> _TASKS_:
[1] In the mailing-list post on named unittests, what alternative unittest runner on code.dlang.org is given as an example?
[2] Resume the mailing-list post on named unittests, picking up right after its last sentence.
===== EXCERPTED TEXT
Named unittests

Andrei Alexandrescu SeeWebsiteForEmail at erdani.com
Fri May 17 21:56:45 UTC 2019


On 5/17/19 2:17 PM, H. S. Teoh wrote:
> On Fri, May 17, 2019 at 05:42:16PM +0000, KnightMare via Digitalmars-d wrote:
>> On Monday, 30 March 2015 at 21:52:35 UTC, Andrei Alexandrescu wrote:
>>> we need named unittests
>>
>> 4 years have passed. what the status of subj?
> 
> Use a UDA to name your unittest, then write a custom unittest runner to
> invoke it by name.
> 
> There are already several alternative unittest runners on
> code.dlang.org, such as unit-threaded.

It would be great if the default test runner would, in case of failure, 
print the file and line of the failing unittest. If there are string 
UDAs associated with the unittest, those should be printed too. 
Something like:

#line 42
@("Is this a pigeon?") unittest
{
     assert(0);
}

would print out something like:

program.d(42): failed unittest "Is this a pigeon?"
program.d(44): Error: core.exception.AssertError: Assertion failure

Currently, we print:

core.exception.AssertError at onlineapp.d(103): Assertion failure
----------------
??:? _d_assertp [0x5648d4103839]
onlineapp.d:103 _Dmain [0x5648d410252a]

which is terrible, and gratuitously so. This is because the format of 
the file/line information is not compatible with the format of 
compile-time errors, so people cannot use a variety of tools (IDEs, 
emacs/vim modes, editor plug-ins) to quickly jump to the offending line.
==========
===== RECORD EXCERPTS
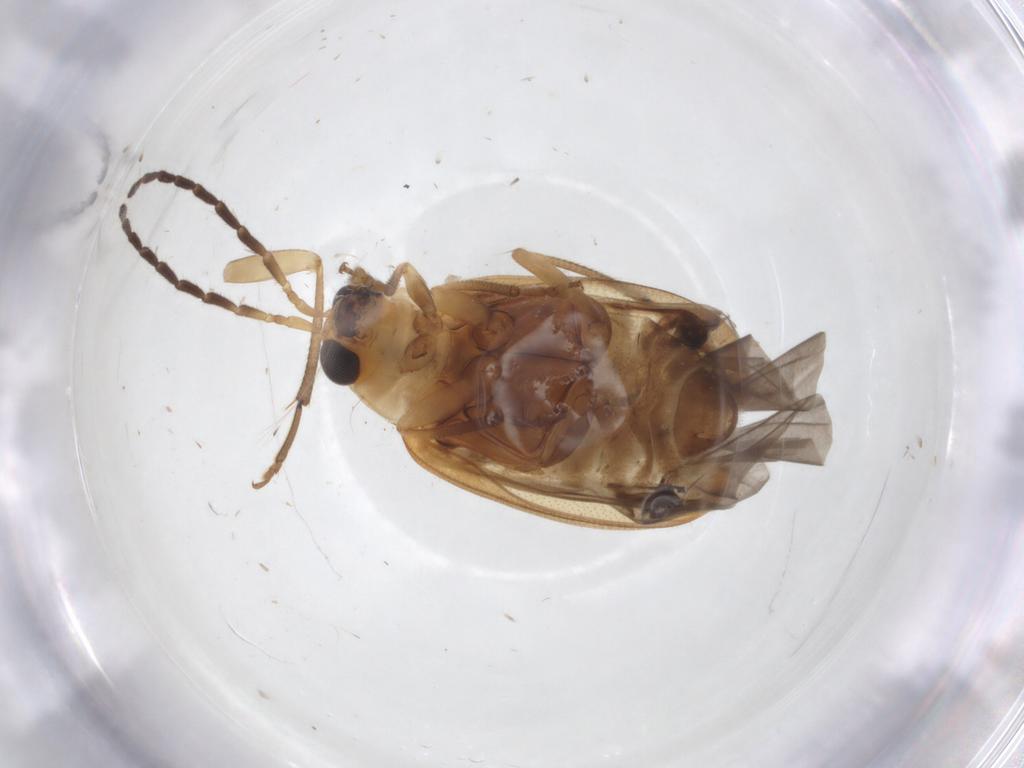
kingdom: Animalia
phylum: Arthropoda
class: Insecta
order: Coleoptera
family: Chrysomelidae
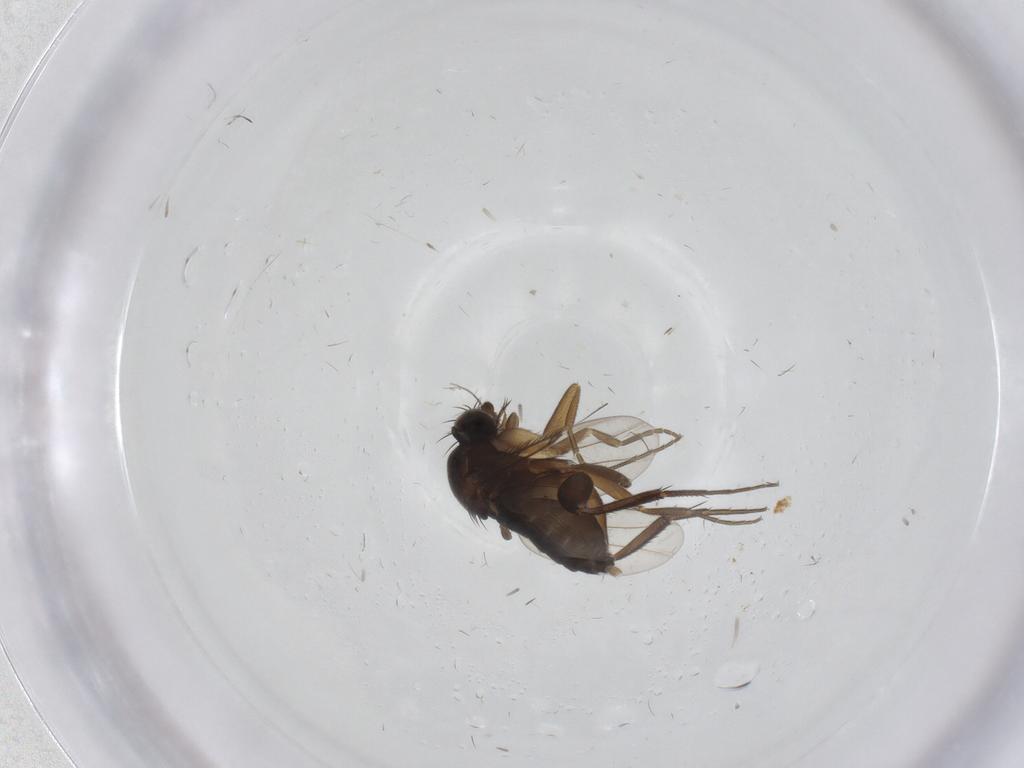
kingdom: Animalia
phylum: Arthropoda
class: Insecta
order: Diptera
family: Phoridae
==========
> _ACTIVITY ANSWERS_:
[1] unit-threaded

[2]
And that should be the case, because what are unittests if not a natural 
extrapolation of compile-time diagnostics? We should - must! - market 
unittests consistently like that: really an extension of what the 
compiler can check. (All that nonsense with running unittests and then 
the application should go too, though there's scripts relying on that.)

Not to mention the whole thing with stopping all unittesting once one 
unittest failed. Does the compiler stop at the first error? No? Then 
running tests should not, either.

Again: the entire unittest workflow should be designed, handled, and 
marketed as an extension of the semantic checking process. The fact that 
it's done after code generation is a minor detail.

This matter bubbles up with some frequency to the top of our community's 
consciousness. Yet there's always something that prevents it getting 
fixed. Like that curse in Eastern European mythology with the builders 
who work on a church all day but then the walls fall at night.

People went off and created their own test runners, which is very nice, 
but there's a word to be said about choosing good defaults.